* Quoted passage
Configuration for the collector runtime is managed by the CollectorConfig struct. Key options include:

  • max_event_sources: Maximum number of event sources (default: 16)
  • event_buffer_size: Buffer size for the event channel (default: 1000)
  • shutdown_timeout: Timeout for graceful shutdown (default: 30s)
  • health_check_interval: Interval for health checks (default: 60s)
  • startup_timeout: Maximum time to wait for event source startup (default: 10s)
  • enable_debug_logging: Enable detailed logging (default: false)
  • max_batch_size: Maximum events per batch (default: 100)
  • batch_timeout: Timeout for event batching (default: 100ms)
  • backpressure_threshold: Threshold for event channel backpressure (default: 800)
  • max_backpressure_wait: Maximum wait time for backpressure (default: 500ms)
  • enable_telemetry: Enable telemetry collection (default: true)
  • telemetry_interval: Telemetry collection interval (default: 30s)

* Information supplied
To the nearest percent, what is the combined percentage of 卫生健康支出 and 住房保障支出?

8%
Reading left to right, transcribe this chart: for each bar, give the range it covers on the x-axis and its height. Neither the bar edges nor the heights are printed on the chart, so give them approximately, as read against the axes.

* Task to carry out
Reproduce the stretch of the configuration text from "Configuration for the" through "collection (default: true)". The data was taken from a different source than the configuration text.

* Your response
Configuration for the collector runtime is managed by the CollectorConfig struct. Key options include:

  • max_event_sources: Maximum number of event sources (default: 16)
  • event_buffer_size: Buffer size for the event channel (default: 1000)
  • shutdown_timeout: Timeout for graceful shutdown (default: 30s)
  • health_check_interval: Interval for health checks (default: 60s)
  • startup_timeout: Maximum time to wait for event source startup (default: 10s)
  • enable_debug_logging: Enable detailed logging (default: false)
  • max_batch_size: Maximum events per batch (default: 100)
  • batch_timeout: Timeout for event batching (default: 100ms)
  • backpressure_threshold: Threshold for event channel backpressure (default: 800)
  • max_backpressure_wait: Maximum wait time for backpressure (default: 500ms)
  • enable_telemetry: Enable telemetry collection (default: true)